Hanayo regardait tomber la fine pluie derrière la fenêtre de son bureau. Gris, il n'aidait pas à la gaieté et penser que de pauvres personnes devaient tout de même besogner sous cette eau incessante la rendait un peu triste. Alors qu'elle pouvait finir sa paperasse au sec, d'autres devaient travailler dur pour gagner leurs pains. Pourtant, il lui rappelait de vagues souvenirs.
Elle soupira, puis se détournant lentement, revint à petits pas vers sa chaise et s'y laissa tomber. Elle regarda d'un oeil noir les papiers soi-disant "importants" qu'elle devait terminer pour le lendemain. Il fallait à longueur de temps remplir des feuilles et des feuilles de traités, de pactes ou simplement de réclamations. Cela la vidait complètement de ses forces.
- Quelque chose te chagrine, ma belle? Demanda soudain Juzo. Ce petit surnom était devenu affectif au fil du temps, Hanayo n'y prêtait plus guère d'attention particulière, se disant juste qu'il devait être comme cela avec toutes les autres femmes.
- C'est juste ce temps qui me rend mélancolique...
Et effectivement, ce temps la rendait plus que mélancolique. Dans sa jeunesse, elle serait sortir courir, tournoyer et surtout chanter sous la pluie, ne faisant attention qu'à son mince équilibre. Désormais elle devait s'occuper de la paperasse et faire attention à l'image qu'elle donnait d'elle.
- Si ce n'est que cela, pourquoi ne pas faire autre chose? Lâcha tout bonnement le jeune homme présent dans la pièce, avec un petit sourire en coin. Rien n'est plus attrayant que la pluie tu ne trouves pas?
Hanayo réfléchit au sens plutôt bizarre des paroles de son garde du corps, et ami. On aurait dis qu'il lisait dans ses pensées comme dans un livre ouvert.
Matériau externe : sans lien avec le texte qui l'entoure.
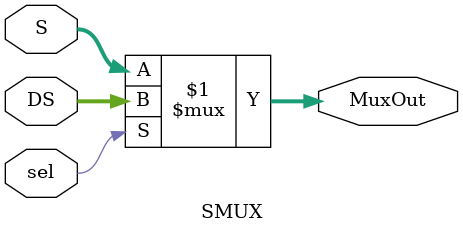
<source format=v>
`timescale 1ns / 1ps
module SMUX(S,DS,sel,MuxOut);
   input  [15:0] S;
   input  [15:0] DS;
   input         sel;
   output [15:0] MuxOut; wire [15:0] MuxOut;
   
   assign MuxOut = sel ? DS:S;   //DS = 1, S = 0


endmodule

</source>
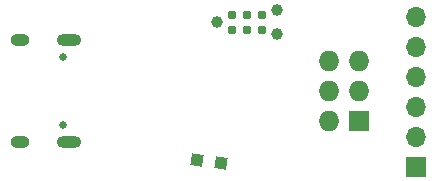
<source format=gbs>
G04 #@! TF.GenerationSoftware,KiCad,Pcbnew,6.0.0-d3dd2cf0fa~116~ubuntu20.04.1*
G04 #@! TF.CreationDate,2022-01-09T18:21:22+01:00*
G04 #@! TF.ProjectId,JEGGER_s-link,4a454747-4552-45f7-932d-6c696e6b2e6b,rev?*
G04 #@! TF.SameCoordinates,Original*
G04 #@! TF.FileFunction,Soldermask,Bot*
G04 #@! TF.FilePolarity,Negative*
%FSLAX46Y46*%
G04 Gerber Fmt 4.6, Leading zero omitted, Abs format (unit mm)*
G04 Created by KiCad (PCBNEW 6.0.0-d3dd2cf0fa~116~ubuntu20.04.1) date 2022-01-09 18:21:22*
%MOMM*%
%LPD*%
G01*
G04 APERTURE LIST*
G04 Aperture macros list*
%AMRotRect*
0 Rectangle, with rotation*
0 The origin of the aperture is its center*
0 $1 length*
0 $2 width*
0 $3 Rotation angle, in degrees counterclockwise*
0 Add horizontal line*
21,1,$1,$2,0,0,$3*%
G04 Aperture macros list end*
%ADD10O,2.100000X1.000000*%
%ADD11O,1.600000X1.000000*%
%ADD12C,0.650000*%
%ADD13C,0.985520*%
%ADD14C,0.988060*%
%ADD15C,0.784860*%
%ADD16O,1.727200X1.727200*%
%ADD17R,1.727200X1.727200*%
%ADD18RotRect,1.000000X1.000000X351.500000*%
%ADD19O,1.700000X1.700000*%
%ADD20R,1.700000X1.700000*%
G04 APERTURE END LIST*
D10*
X106085000Y-95680000D03*
X106085000Y-104320000D03*
D11*
X101905000Y-95680000D03*
X101905000Y-104320000D03*
D12*
X105555000Y-102890000D03*
X105555000Y-97110000D03*
D13*
X123640000Y-93134000D03*
X123640000Y-95166000D03*
D14*
X118560000Y-94150000D03*
D15*
X122370000Y-94785000D03*
X122370000Y-93515000D03*
X121100000Y-94785000D03*
X121100000Y-93515000D03*
X119830000Y-94785000D03*
X119830000Y-93515000D03*
D16*
X128060000Y-97460000D03*
X130600000Y-97460000D03*
X128060000Y-100000000D03*
X130600000Y-100000000D03*
X128060000Y-102540000D03*
D17*
X130600000Y-102540000D03*
D18*
X116900000Y-105800000D03*
X118900000Y-106100000D03*
D19*
X135480000Y-93690000D03*
X135480000Y-96230000D03*
X135480000Y-98770000D03*
X135480000Y-101310000D03*
X135480000Y-103850000D03*
D20*
X135480000Y-106390000D03*
M02*

</source>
- Que veux-tu dire par là Juzo?
Il se tourna vers elle et lui répondit par une sorte de sourire entendu. Elle ne comprenait pas toutjours la signification des gestes et des paroles de cet homme pour le moins mystérieux.
- Allez, laisse cette paperasse et suis moi!
Il la leva sans ménagement de sa chaise et l'emmena dans la rue. De là, courant à moitié sous les gouttes d'eau, il prit une ruelle à gauche, puis tourna à droite quelques minutes plus tard. Ils se retrouvèrent bien vite près de la rivière, à couvert d'arbres planter ici et là par les vents. Bientôt complètement hors de vue, ils débouchèrent dans une petite clairière illuminée par un bref rayon de soleil mourant. De petites fleurs orangées parsemaient l'herbe assez haute.
Hanayo était émerveillée par cet éblouissant spectacle, par la beauté si simple de la nature. Juzo sourit puis éclata de rire. Il se mit à virevolter en tout sens, ne craignant point la pluie ni le froid. La jeune femme resta interdite quelques minutes avant de laisser la petite fille reprendre le dessus. Elle courut en direction du jeune homme et commença à tourbillonner telle le vent voulant éviter l'eau dégoulinant du ciel.
Elle ria tout son soûl, ne s'arrêtant de danser qu'au crépuscule. Tous deux, complices de cet instant de folie pure, repartir vers la maison familiale, se sécher et écouter sagement les réprimandes de la gentille Mme Kashikoi, l'intendante de la demeure.